Launched in 2021, the MS-DAS program equips students from varied academic backgrounds with the skills to analyze scientific data, especially large datasets requiring large scale computing. The one year program is a partnership between the Mellon College of Science and the Pittsburgh Supercomputing Center.
A cornerstone of the program is a capstone project where students work with corporate partners on industry datasets to address real-word data challenges. Kurz, along with Ananya Agrawal, Ananya Chembai, Aaditya Nair and Yaning Wu, worked with Reddit to streamline the social media platform's backend systems.
"There were jobs in the system that had been running for six months, and all that data was huge," Chembai said "We were looking for bottlenecks to see how we could make their system more efficient."
The project had three phases. First, the group analyzed what kinds of jobs took the longest to run. Second, they developed a reporting process flag and categorize failed jobs. Finally, the team created an algorithm to predict resource usage and identify which jobs might fail.
"I definitely learned about data structures and how to make sense of this massive amount of data," Wu said. "I really enjoyed working with my groupmates, talking about what we were finding and trying different methods."
Paul Raff, Reddit's head of analytics engineering and a triple Carnegie Mellon alumnus in mathematical sciences and computer science, mentored the students throughout the project.
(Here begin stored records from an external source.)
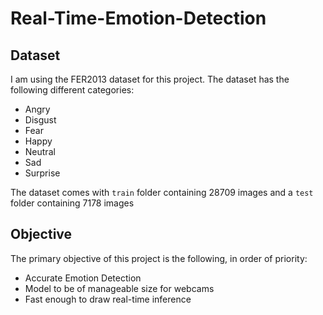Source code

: # Real-Time-Emotion-Detection

## Dataset

I am using the FER2013 dataset for this project. The dataset has the following different categories:

 - Angry
 - Disgust
 - Fear
 - Happy
 - Neutral
 - Sad
 - Surprise

The dataset comes with `train` folder containing 28709 images and a `test` folder containing 7178 images

## Objective

The primary objective of this project is the following, in order of priority:

 - Accurate Emotion Detection
 - Model to be of manageable size for webcams
 - Fast enough to draw real-time inference

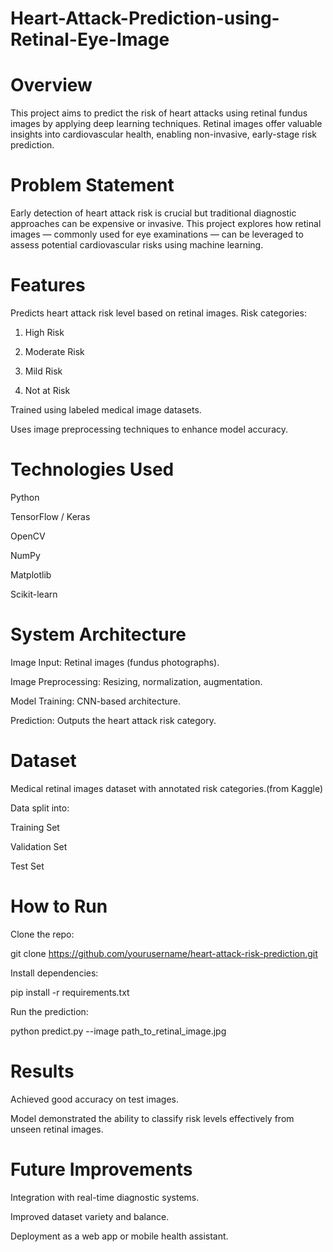 # Heart-Attack-Prediction-using-Retinal-Eye-Image

# Overview
This project aims to predict the risk of heart attacks using retinal fundus images by applying deep learning techniques. Retinal images offer valuable insights into cardiovascular health, enabling non-invasive, early-stage risk prediction.

# Problem Statement
Early detection of heart attack risk is crucial but traditional diagnostic approaches can be expensive or invasive. This project explores how retinal images — commonly used for eye examinations — can be leveraged to assess potential cardiovascular risks using machine learning.

# Features

Predicts heart attack risk level based on retinal images.
Risk categories:

1) High Risk

2) Moderate Risk

3) Mild Risk

4) Not at Risk

Trained using labeled medical image datasets.

Uses image preprocessing techniques to enhance model accuracy.

# Technologies Used

Python

TensorFlow / Keras

OpenCV

NumPy

Matplotlib

Scikit-learn

# System Architecture

Image Input: Retinal images (fundus photographs).

Image Preprocessing: Resizing, normalization, augmentation.

Model Training: CNN-based architecture.

Prediction: Outputs the heart attack risk category.

# Dataset

Medical retinal images dataset with annotated risk categories.(from Kaggle)

Data split into:

Training Set

Validation Set

Test Set

# How to Run

Clone the repo:

git clone https://github.com/yourusername/heart-attack-risk-prediction.git

Install dependencies:

pip install -r requirements.txt

Run the prediction:

python predict.py --image path_to_retinal_image.jpg

# Results

Achieved good accuracy on test images.

Model demonstrated the ability to classify risk levels effectively from unseen retinal images.

# Future Improvements

Integration with real-time diagnostic systems.

Improved dataset variety and balance.

Deployment as a web app or mobile health assistant.
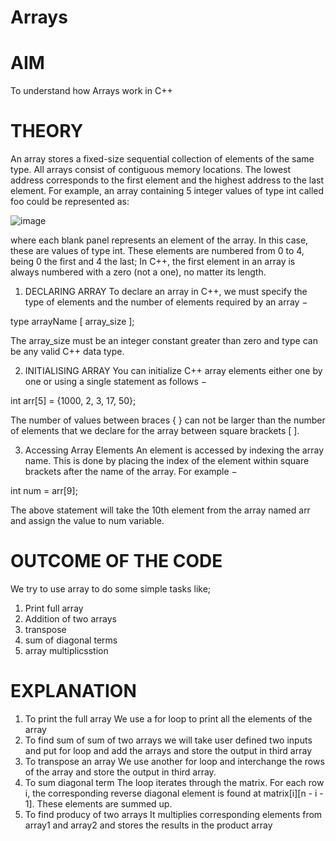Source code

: # Arrays
# AIM
To understand how Arrays work in C++
# THEORY
An array stores a fixed-size sequential collection of elements of the same type. All arrays consist of contiguous memory locations. The lowest address corresponds to the first element and the highest address to the last element.
For example, an array containing 5 integer values of type int called foo could be represented as:


![image](https://github.com/user-attachments/assets/d73f03ce-9f4a-465f-a93a-416cca10824e)

where each blank panel represents an element of the array. In this case, these are values of type int. These elements are numbered from 0 to 4, being 0 the first and 4 the last; In C++, the first element in an array is always numbered with a zero (not a one), no matter its length.

1. DECLARING ARRAY
To declare an array in C++, we must specify the type of elements and the number of elements required by an array −

type arrayName [ array_size ];

The array_size must be an integer constant greater than zero and type can be any valid C++ data type.




2. INITIALISING ARRAY
You can initialize C++ array elements either one by one or using a single statement as follows −

int arr[5] = {1000, 2, 3, 17, 50};

The number of values between braces { } can not be larger than the number of elements that we declare for the array between square brackets [ ].

3. Accessing Array Elements
An element is accessed by indexing the array name. This is done by placing the index of the element within square brackets after the name of the array. For example −

int num = arr[9];

The above statement will take the 10th element from the array named arr and assign the value to num variable.

# OUTCOME OF THE CODE
We try to use array to do some simple tasks like;
1. Print full array
2. Addition of two arrays
3. transpose
4. sum of diagonal terms
5. array multiplicsstion

# EXPLANATION
1. To print the full array
We use a for loop to print all the elements of the array
2. To find sum of sum of two arrays we will take user defined two inputs and put for loop and add the arrays and store the output in third array
3. To transpose an array
We use another for loop and interchange the rows of the array and store the output in third array.
4. To sum diagonal term
The loop iterates through the matrix. For each row i, the corresponding reverse diagonal element is found at matrix[i][n - i - 1]. These elements are summed up.
5. To find producy of two arrays
It multiplies corresponding elements from array1 and array2 and stores the results in the product array



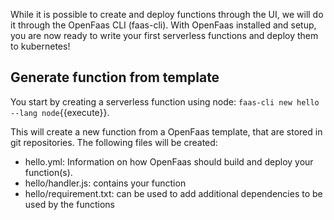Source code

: While it is possible to create and deploy functions through the UI, we will do it through the OpenFaas CLI (faas-cli). 
With OpenFaas installed and setup, you are now ready to write your first serverless functions and deploy them to kubernetes!
## Generate function from template
You start by creating a serverless function using node: `faas-cli new hello --lang node`{{execute}}. 

This will create a new function from a OpenFaas template, that are stored in git repositories. The following files will be created:
- hello.yml: Information on how OpenFaas should build and deploy your function(s).
- hello/handler.js: contains your function
- hello/requirement.txt: can be used to add additional dependencies to be used by the functions

<!-- TODO: add screenshots from the VS code, open the handler.js and explain -->

<!-- TODO: inspect the fuctnion from the UI and cli -->
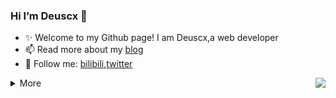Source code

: ### Hi I’m Deuscx 👋

<!--
**Deuscx/Deuscx** is a ✨ _special_ ✨ repository because its `README.md` (this file) appears on your GitHub profile.

Here are some ideas to get you started:

- 🔭 I’m currently working on ...
- 🌱 I’m currently learning ...
- 👯 I’m looking to collaborate on ...
- 🤔 I’m looking for help with ...
- 💬 Ask me about ...
- 📫 How to reach me: ...
- 😄 Pronouns: ...
- ⚡ Fun fact: ...
-->
- ✨ Welcome to my Github page! I am Deuscx,a  web developer
- 📫 Read more about my [blog](https://deuscx.github.io/)
- 💬 Follow me: [bilibili](https://space.bilibili.com/19510750),[twitter](https://twitter.com/DeusYue)
<img align="right" src="https://github-readme-stats.vercel.app/api?username=Deuscx&show_icons=true&icon_color=CE1D2D&text_color=718096&bg_color=ffffff&hide_title=true" />

<details>
  <summary>More </summary>
* 👑   Some GitHub statistical reports:

<p align="center">
<img align="center" src="https://github-readme-stats.vercel.app/api/top-langs/?username=deuscx&hide_langs_below=1&theme=default&line_height=27&layout=compact" />
<img align="center" src="https://github-profile-trophy.vercel.app/?username=deuscx&column=7" alt="halfrost's Github Trophy" />
</p>

</details>
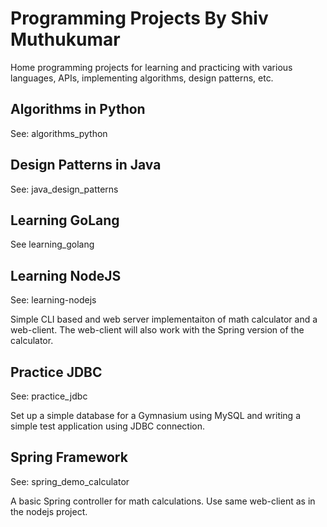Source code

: Programming Projects By Shiv Muthukumar
======================================
Home programming projects for learning and practicing with various languages, APIs, implementing algorithms, design patterns, etc.

Algorithms in Python
--------------------
See: algorithms_python

Design Patterns in Java
-----------------------
See: java_design_patterns

Learning GoLang
---------------
See learning_golang

Learning NodeJS
---------------
See: learning-nodejs

Simple CLI based and web server implementaiton of math calculator and a web-client. The web-client will also work with the Spring version of the calculator.

Practice JDBC
-------------
See: practice_jdbc

Set up a simple database for a Gymnasium using MySQL and writing a simple test application using JDBC connection.


Spring Framework
---------------
See: spring_demo_calculator

A basic Spring controller for math calculations. Use same web-client as in the nodejs project.


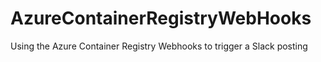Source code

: # AzureContainerRegistryWebHooks
Using the Azure Container Registry Webhooks to trigger a Slack posting
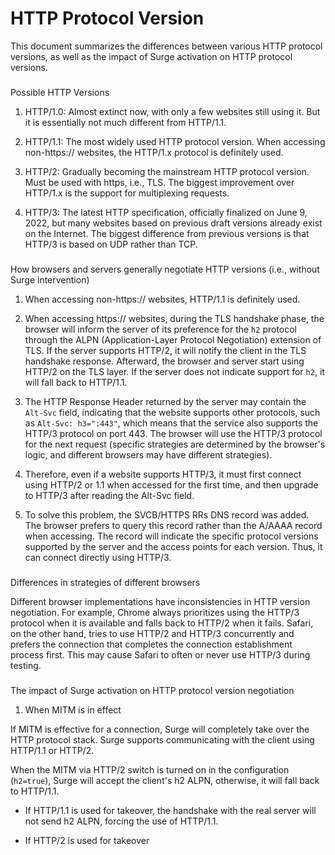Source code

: HTTP Protocol Version
=====================

This document summarizes the differences between various HTTP protocol versions, as well as the impact of Surge activation on HTTP protocol versions.

### 

[](#possible-http-versions)

Possible HTTP Versions

1.  HTTP/1.0: Almost extinct now, with only a few websites still using it. But it is essentially not much different from HTTP/1.1.
    
2.  HTTP/1.1: The most widely used HTTP protocol version. When accessing non-https:// websites, the HTTP/1.x protocol is definitely used.
    
3.  HTTP/2: Gradually becoming the mainstream HTTP protocol version. Must be used with https, i.e., TLS. The biggest improvement over HTTP/1.x is the support for multiplexing requests.
    
4.  HTTP/3: The latest HTTP specification, officially finalized on June 9, 2022, but many websites based on previous draft versions already exist on the Internet. The biggest difference from previous versions is that HTTP/3 is based on UDP rather than TCP.
    

### 

[](#how-browsers-and-servers-generally-negotiate-http-versions-i.e.-without-surge-intervention)

How browsers and servers generally negotiate HTTP versions (i.e., without Surge intervention)

1.  When accessing non-https:// websites, HTTP/1.1 is definitely used.
    
2.  When accessing https:// websites, during the TLS handshake phase, the browser will inform the server of its preference for the `h2` protocol through the ALPN (Application-Layer Protocol Negotiation) extension of TLS. If the server supports HTTP/2, it will notify the client in the TLS handshake response. Afterward, the browser and server start using HTTP/2 on the TLS layer. If the server does not indicate support for `h2`, it will fall back to HTTP/1.1.
    
3.  The HTTP Response Header returned by the server may contain the `Alt-Svc` field, indicating that the website supports other protocols, such as `Alt-Svc: h3=":443"`, which means that the service also supports the HTTP/3 protocol on port 443. The browser will use the HTTP/3 protocol for the next request (specific strategies are determined by the browser's logic, and different browsers may have different strategies).
    
4.  Therefore, even if a website supports HTTP/3, it must first connect using HTTP/2 or 1.1 when accessed for the first time, and then upgrade to HTTP/3 after reading the Alt-Svc field.
    
5.  To solve this problem, the SVCB/HTTPS RRs DNS record was added. The browser prefers to query this record rather than the A/AAAA record when accessing. The record will indicate the specific protocol versions supported by the server and the access points for each version. Thus, it can connect directly using HTTP/3.
    

### 

[](#differences-in-strategies-of-different-browsers)

Differences in strategies of different browsers

Different browser implementations have inconsistencies in HTTP version negotiation. For example, Chrome always prioritizes using the HTTP/3 protocol when it is available and falls back to HTTP/2 when it fails. Safari, on the other hand, tries to use HTTP/2 and HTTP/3 concurrently and prefers the connection that completes the connection establishment process first. This may cause Safari to often or never use HTTP/3 during testing.

### 

[](#the-impact-of-surge-activation-on-http-protocol-version-negotiation)

The impact of Surge activation on HTTP protocol version negotiation

1.  When MITM is in effect
    

If MITM is effective for a connection, Surge will completely take over the HTTP protocol stack. Surge supports communicating with the client using HTTP/1.1 or HTTP/2.

When the MITM via HTTP/2 switch is turned on in the configuration (`h2=true`), Surge will accept the client's h2 ALPN, otherwise, it will fall back to HTTP/1.1.

*   If HTTP/1.1 is used for takeover, the handshake with the real server will not send h2 ALPN, forcing the use of HTTP/1.1.
    
*   If HTTP/2 is used for takeover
He said their work made a meaningful contribution to improving Reddit's backend.
"At Reddit, we operate tens of thousands of data workloads daily to power all of our machine learning, A, and data-driven experiences that delight our users," Raff said. "The MS-DAS capstone team did a great job providing a lot of great insight into the goings-on, interdependencies and areas of improvement in these workloads to allow us to make this critical part of Reddit's infrastructure more reliable and efficient."
Manfred Paulini, professor of physics and associate dean for research in the Mellon College of Science who also serves as executive director of the MS-DAS program said the capstone project is vital to the program.
"The capstone projects with corporate partners in our MS-DAS program make true connections from the classroom to working in the industry by students applying course material to real-world datasets and projects under the guidance of our corporate partners," Paulini said. "I particularly appreciate the projects we had with Reddit as it allowed me to get to know Paul Raff who is a great supporter of science at CMU."
Students said MS-DAS program's emphasis on practical experience gave them confidence as they prepare for careers in data analytics in the sciences and beyond.
"This project has helped me understand a complicated set of data and break it all down," Kurz said. "I've grown a technical mindset of how to find something when it isn't explicitly given to me in the data."